Le Figaro, 19 octobre 1990, par Alain Bosquet

Henri Meschonnic, philosophe et poète

Les philosophes du langage forment un milieu très restreint, de professeurs et d’illuminés qui, de plus en plus, sous l’influence notamment de Jacques Derrida, considèrent leur domaine comme une sorte de Mecque : aux initiés seuls les abords en sont réservés. La science du langage est devenue pour eux un sacerdoce, où l’analyse s’oppose à l’intuition de la pratique. En d’autres termes, la vivisection des mots et leur histoire les empêchent de les employer comme font les simples mortels. Ils s’imposent une grille, un vocabulaire post-heideggerien et, tout compte fait, une dictature d’expressions ésotériques. Le grand public s’y perd, et le public de bonne volonté n’y est pas mieux loti. Il se trouve qu’Henri Meschonnic, qui s’est fait, à cinquante ans, une réputation dans ce coin-là, se veut à la fois philosophe de la poésie et pratiquant de cet art, donc poète. Sa bibliographie comporte, en plus des ouvrages collectifs, plus de dix-huit volumes. Il est donc légitime de parler de lui dans ce journal surtout qu’il publie simultanément un livre ou il tente de s’expliquer, La Rime et la vie, et un recueil de poèmes, Nous le passage.

Le jargon philosophique est souvent épais. L’intérêt particulier de La Rime et la vie consiste en une sorte de compromis entre ce jeu de termes spécialisés et une relation infiniment plus naturelle, qui tient plus de la confession que de la démonstration. Henri Meschonnic se demande ce qu’est la poésie, selon ses critères professionnels : il nous avoue dans quelles affres elle peut le jeter, et combien son ascendant sur lui est puissant. Débarrassé de sa panoplie langagière et de son érudition paralysante, il est capable enfin de nous émouvoir. Ce n’est assurément pas chose facile: il continue de croire que le philosophe en lui admet difficilement l’espèce de grâce qui seule conduit le poète. Il annonce : « Le langage parle du langage », puis il met plus de trois cents pages pour à la fois se libérer de cette définition et pour ne pas perdre pied. Alors se déploie, en une prose superbe et chantante, une manière d’hymne au mystère, au moment où celui-ci va se couvrir de mots. Partir de l’intelligence aux aguets pour aboutir à une déclaration de foi en faveur de l’expression : tel est ce livre.
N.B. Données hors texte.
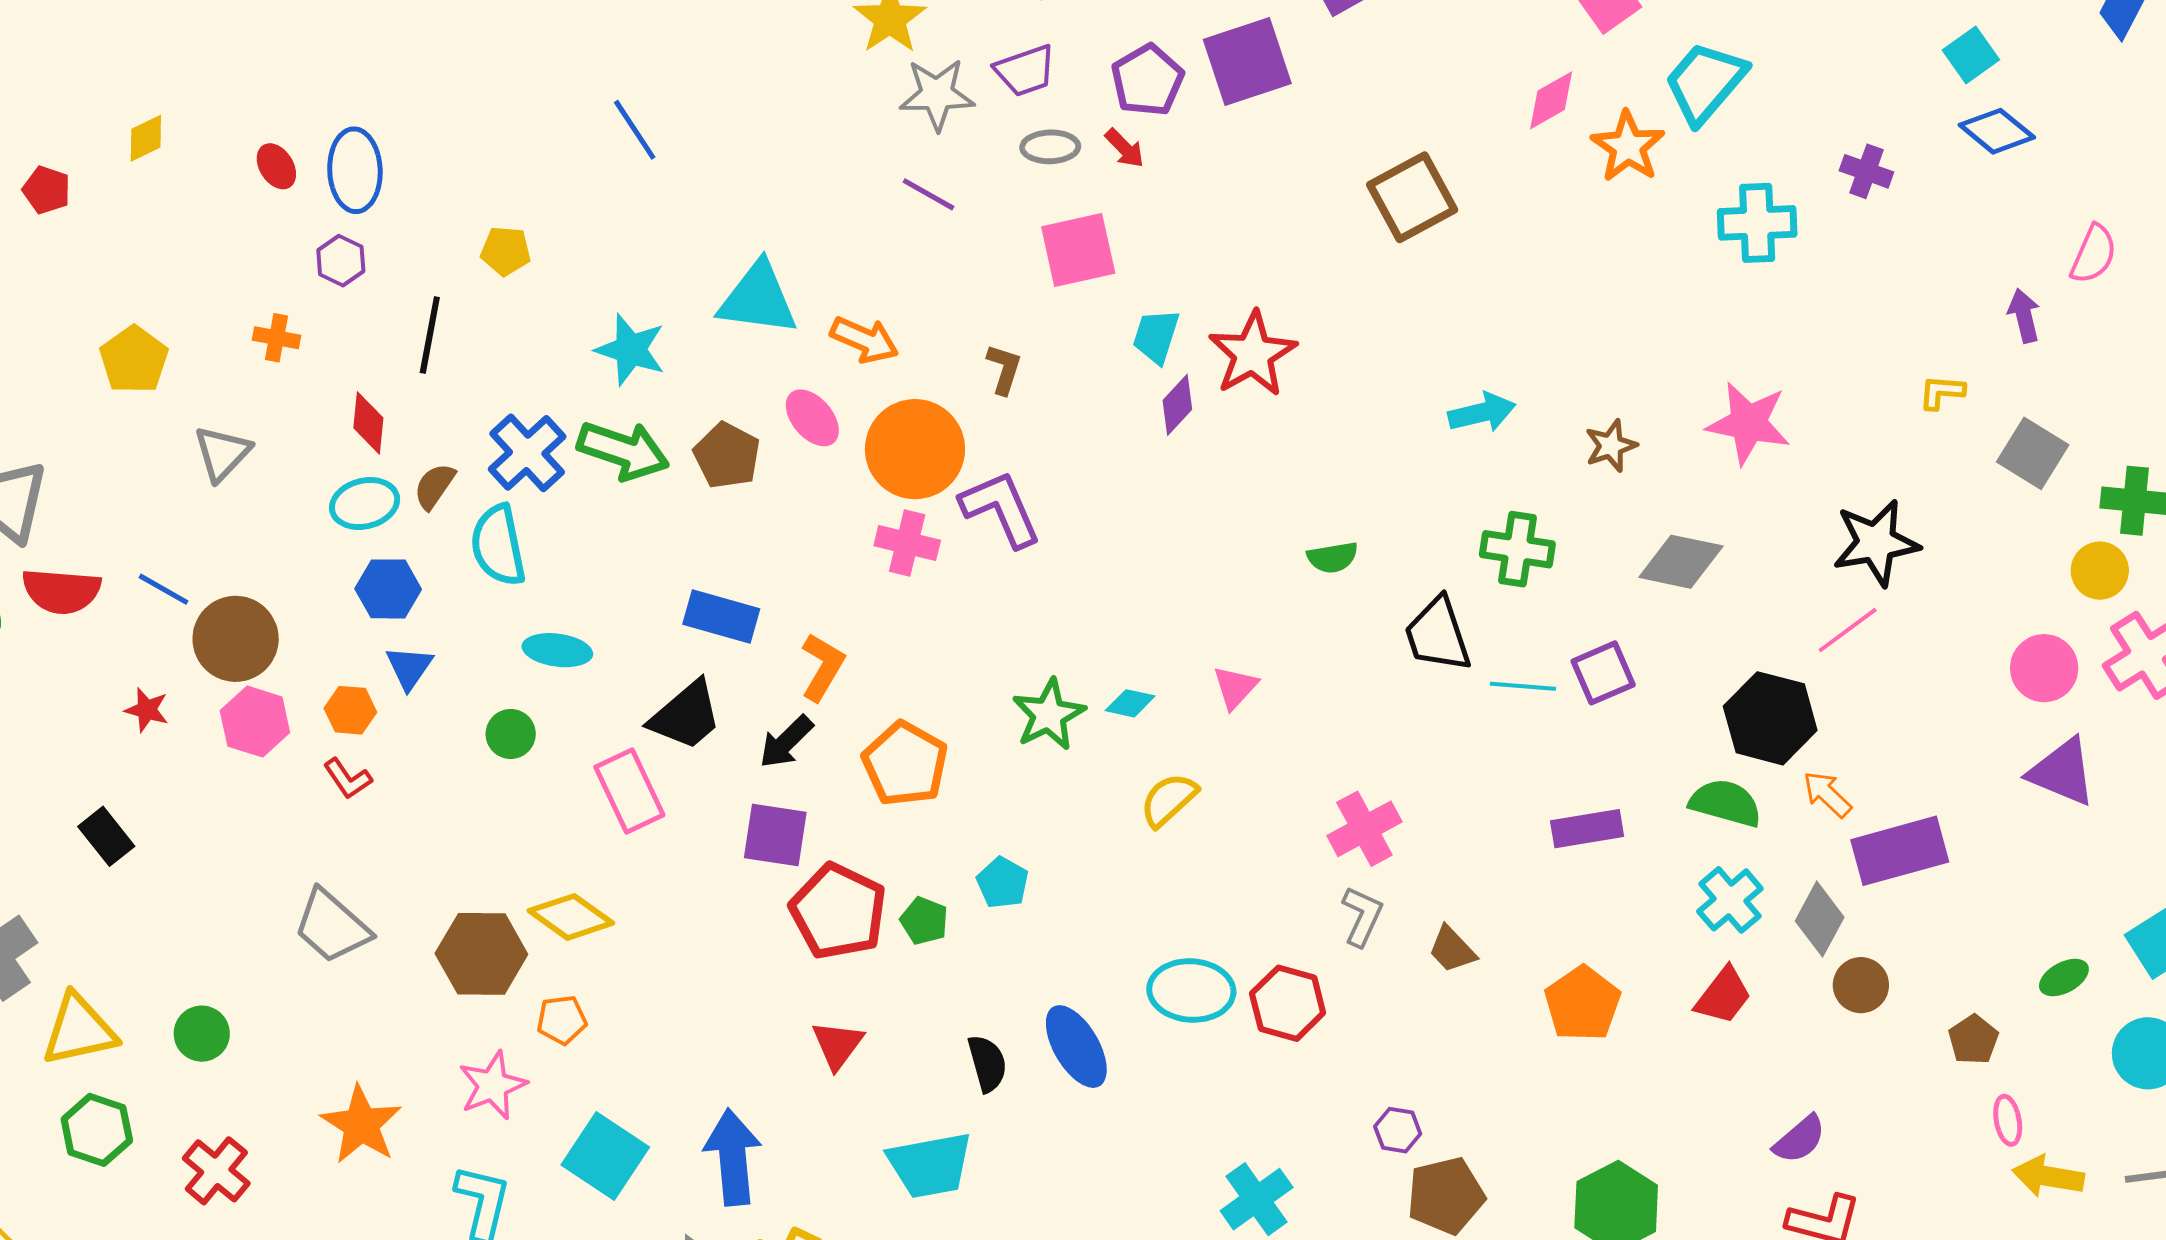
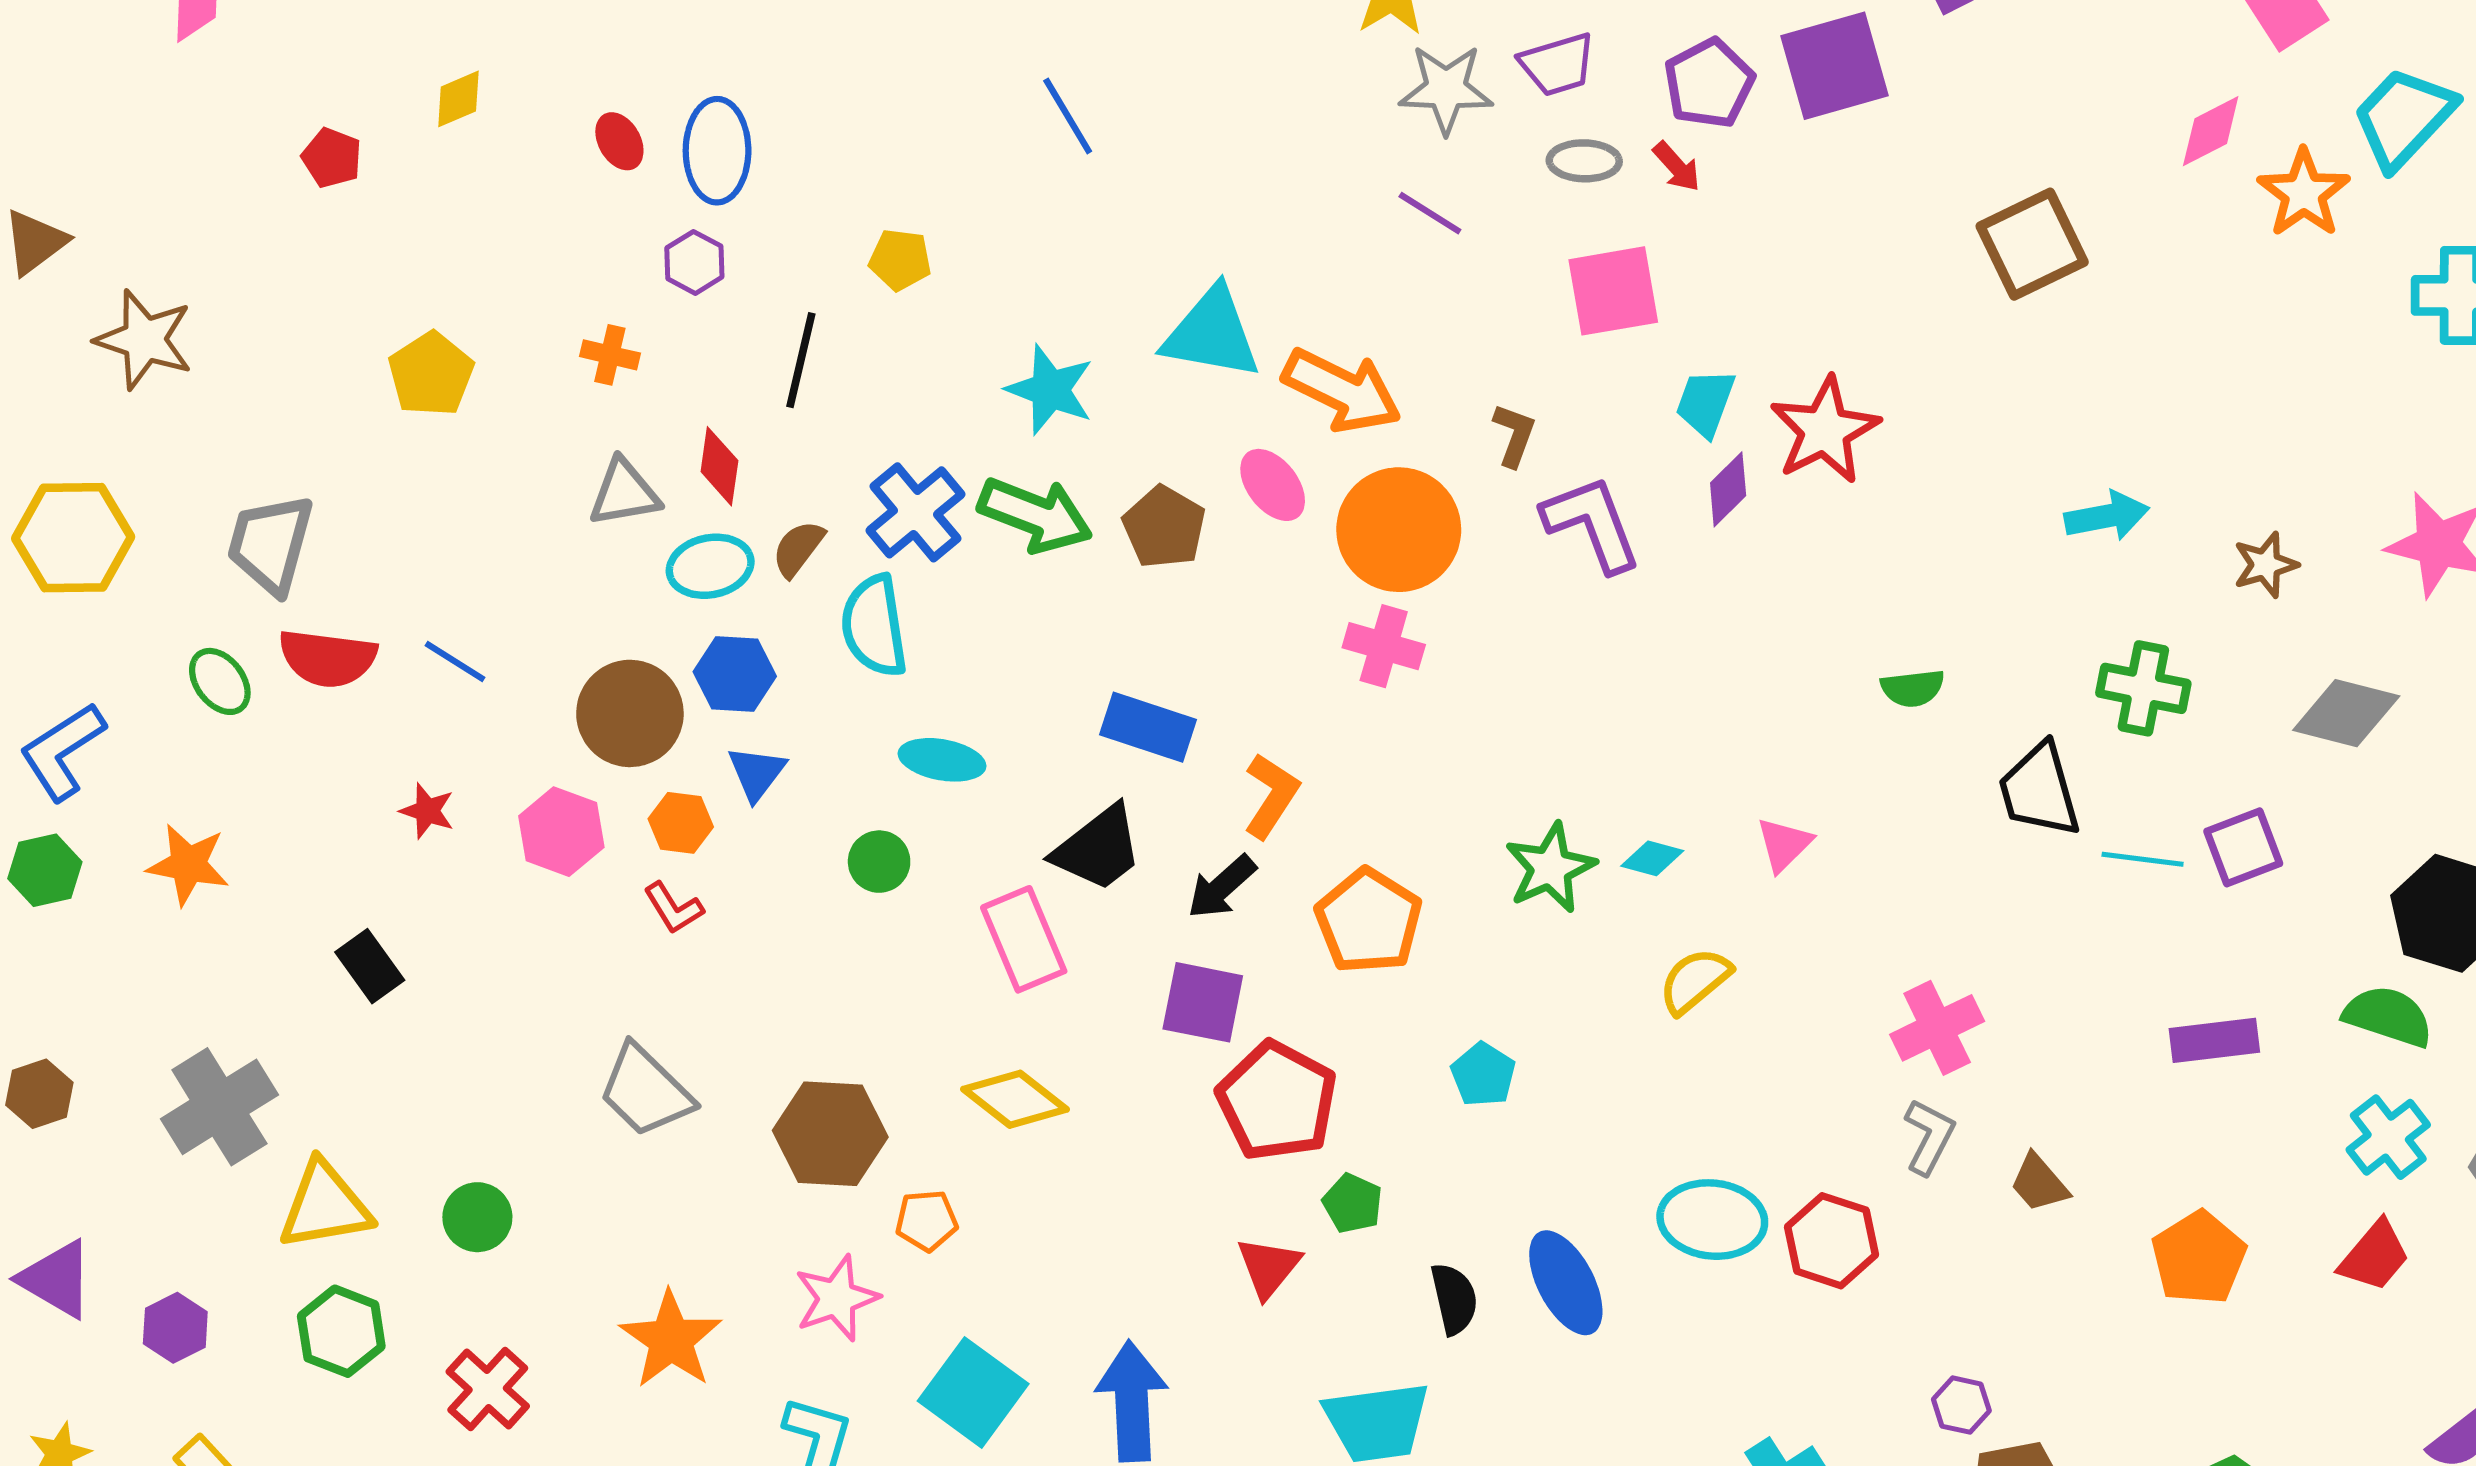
orange arrow: (864, 340) -> (1342, 390), size x1.4
gray triangle: (222, 453) -> (624, 493), moved, turned 34
purple L-shape: (1001, 509) -> (1592, 524), moved
brown circle: (236, 639) -> (630, 713), moved
yellow diamond: (571, 917) -> (1015, 1099), moved
green pentagon: (924, 921) -> (1353, 1203), moved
Pratiquer avec suspicion et froideur le langage est le propre du philosophe. S’il s’abstient de flirter avec le lyrisme, il garde quelque rigueur. La nature d’Henri Meschonnic le pousse à abandonner la mathématique du scalpel pour, quelquefois, se ranger sans ambages du côté de la poésie. L’analyste se veut à ses moments perdus – ou, plutôt, gagnés – un poète.